What is being asked
The data below holds a line containing "werden häufig in" and a line containing "Nachbearbeitungsverbesserungen zur Beseitigung"; please quote exactly those two lines and every line between them, and nothing else.
Exercise data section start
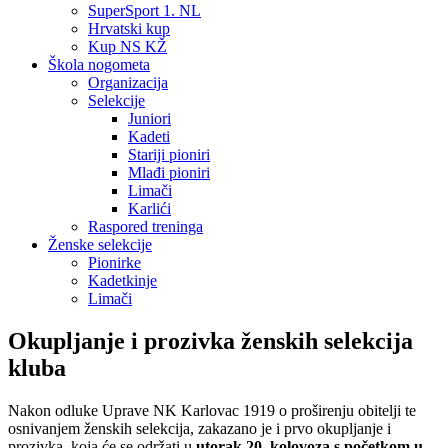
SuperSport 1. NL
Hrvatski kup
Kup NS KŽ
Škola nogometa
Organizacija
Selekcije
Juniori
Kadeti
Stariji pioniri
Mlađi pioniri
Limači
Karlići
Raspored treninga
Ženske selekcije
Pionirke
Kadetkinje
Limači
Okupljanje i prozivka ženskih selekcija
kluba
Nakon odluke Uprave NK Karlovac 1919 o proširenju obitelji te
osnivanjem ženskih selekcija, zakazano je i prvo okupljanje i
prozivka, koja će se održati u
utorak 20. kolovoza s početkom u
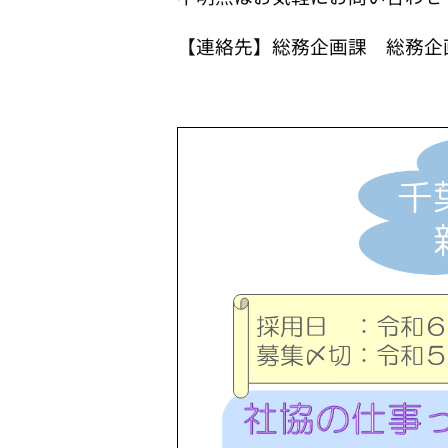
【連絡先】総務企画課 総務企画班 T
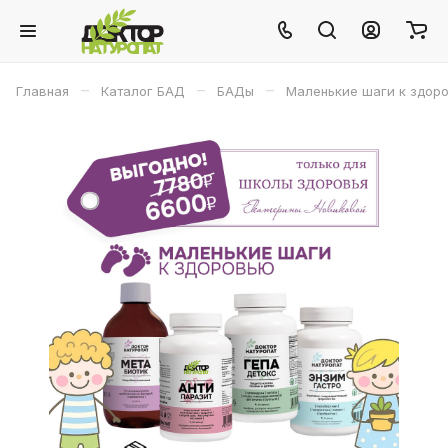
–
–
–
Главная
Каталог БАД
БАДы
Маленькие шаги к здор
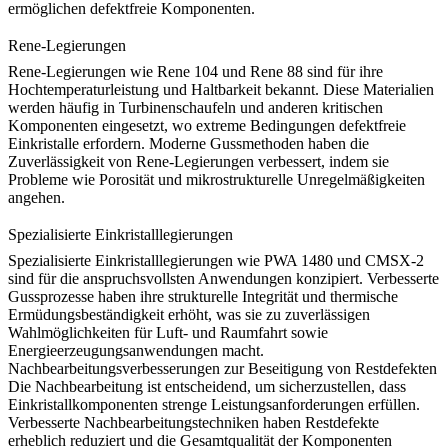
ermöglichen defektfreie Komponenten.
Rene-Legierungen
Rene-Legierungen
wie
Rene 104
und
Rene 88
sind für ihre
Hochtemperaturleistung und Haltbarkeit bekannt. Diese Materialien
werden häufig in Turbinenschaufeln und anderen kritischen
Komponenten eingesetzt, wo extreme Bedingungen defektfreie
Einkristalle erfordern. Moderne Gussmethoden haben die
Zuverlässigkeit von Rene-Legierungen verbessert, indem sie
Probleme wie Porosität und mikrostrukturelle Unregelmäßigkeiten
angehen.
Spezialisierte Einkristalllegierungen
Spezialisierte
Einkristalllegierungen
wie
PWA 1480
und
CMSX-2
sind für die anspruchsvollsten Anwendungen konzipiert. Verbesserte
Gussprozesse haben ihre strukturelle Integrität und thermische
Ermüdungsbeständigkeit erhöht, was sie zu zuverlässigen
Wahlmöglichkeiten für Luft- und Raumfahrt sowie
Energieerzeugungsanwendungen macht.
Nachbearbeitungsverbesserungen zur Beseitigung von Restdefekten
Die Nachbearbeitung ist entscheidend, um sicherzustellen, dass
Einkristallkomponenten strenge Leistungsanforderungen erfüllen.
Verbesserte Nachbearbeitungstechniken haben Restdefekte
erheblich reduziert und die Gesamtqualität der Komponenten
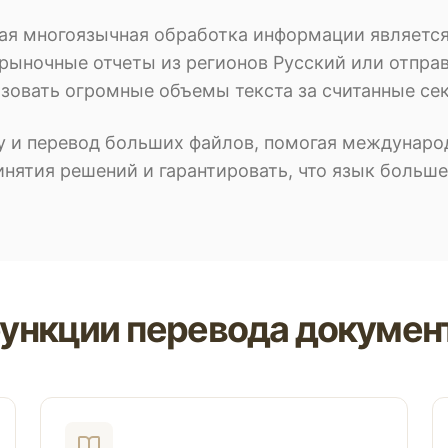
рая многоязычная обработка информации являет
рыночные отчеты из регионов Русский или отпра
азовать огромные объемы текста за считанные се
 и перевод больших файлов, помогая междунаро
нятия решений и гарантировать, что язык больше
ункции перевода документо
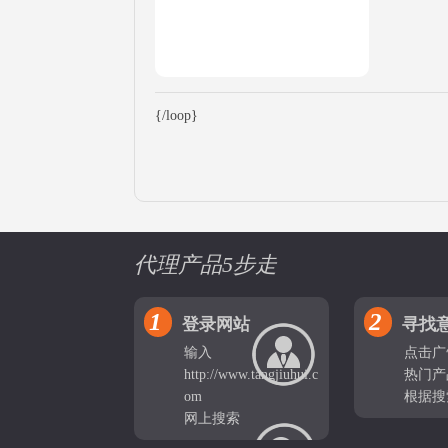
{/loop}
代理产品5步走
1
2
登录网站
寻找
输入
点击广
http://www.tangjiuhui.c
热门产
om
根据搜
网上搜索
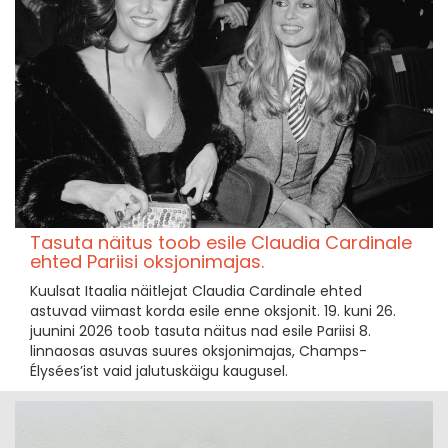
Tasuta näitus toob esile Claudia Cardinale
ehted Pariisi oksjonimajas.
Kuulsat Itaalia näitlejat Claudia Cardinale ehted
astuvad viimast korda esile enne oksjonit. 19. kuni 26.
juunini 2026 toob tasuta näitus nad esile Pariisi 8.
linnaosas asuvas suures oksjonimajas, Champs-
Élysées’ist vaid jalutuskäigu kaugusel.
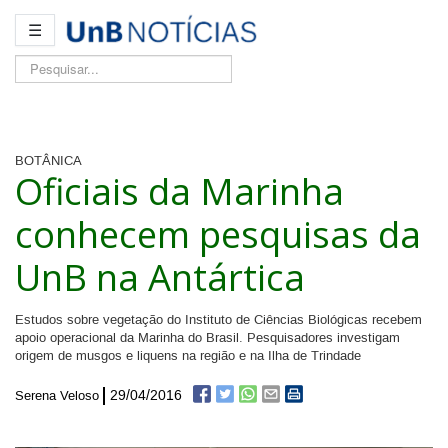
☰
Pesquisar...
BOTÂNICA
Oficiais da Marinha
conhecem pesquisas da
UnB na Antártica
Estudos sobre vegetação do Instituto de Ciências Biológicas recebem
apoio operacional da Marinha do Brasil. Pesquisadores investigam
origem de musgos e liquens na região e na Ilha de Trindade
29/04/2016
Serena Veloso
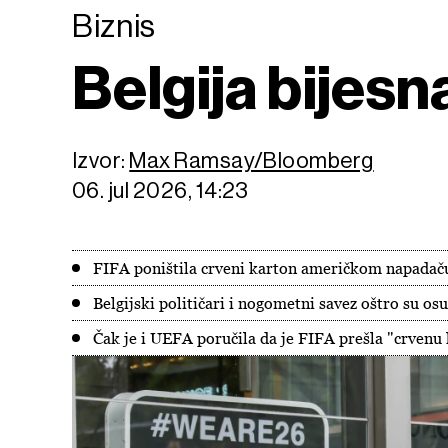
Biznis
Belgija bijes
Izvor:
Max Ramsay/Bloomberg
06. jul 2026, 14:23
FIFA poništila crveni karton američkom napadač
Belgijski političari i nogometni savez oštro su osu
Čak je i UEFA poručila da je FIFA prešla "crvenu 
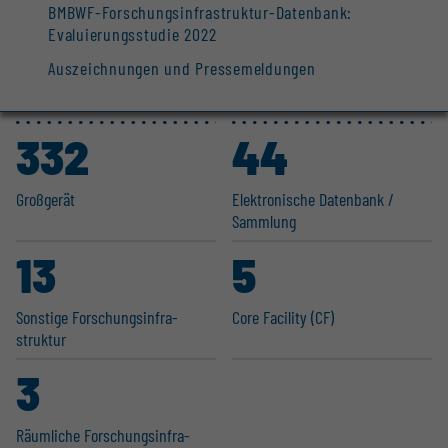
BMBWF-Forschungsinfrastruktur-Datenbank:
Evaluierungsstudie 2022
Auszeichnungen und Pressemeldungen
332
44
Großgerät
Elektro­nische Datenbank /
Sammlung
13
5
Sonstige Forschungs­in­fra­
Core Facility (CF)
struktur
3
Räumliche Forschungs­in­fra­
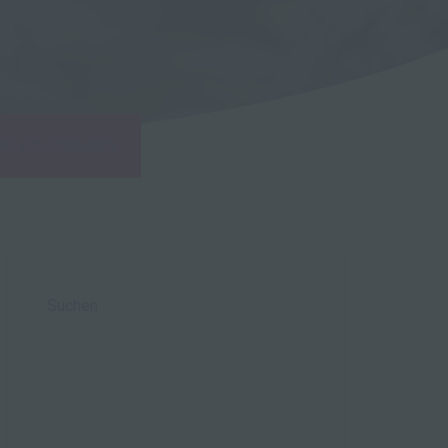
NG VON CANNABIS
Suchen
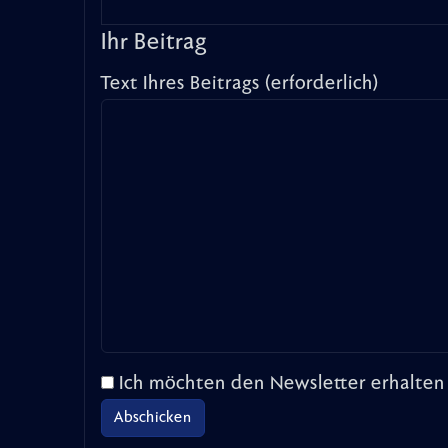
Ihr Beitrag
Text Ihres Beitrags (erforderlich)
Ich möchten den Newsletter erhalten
Exercise data section end
Response to this exercise
werden häufig in Turbinenschaufeln und anderen kritischen
Komponenten eingesetzt, wo extreme Bedingungen defektfreie
Einkristalle erfordern. Moderne Gussmethoden haben die
Zuverlässigkeit von Rene-Legierungen verbessert, indem sie
Probleme wie Porosität und mikrostrukturelle Unregelmäßigkeiten
angehen.
Spezialisierte Einkristalllegierungen
Spezialisierte
Einkristalllegierungen
wie
PWA 1480
und
CMSX-2
sind für die anspruchsvollsten Anwendungen konzipiert. Verbesserte
Gussprozesse haben ihre strukturelle Integrität und thermische
Ermüdungsbeständigkeit erhöht, was sie zu zuverlässigen
Wahlmöglichkeiten für Luft- und Raumfahrt sowie
Energieerzeugungsanwendungen macht.
Nachbearbeitungsverbesserungen zur Beseitigung von Restdefekten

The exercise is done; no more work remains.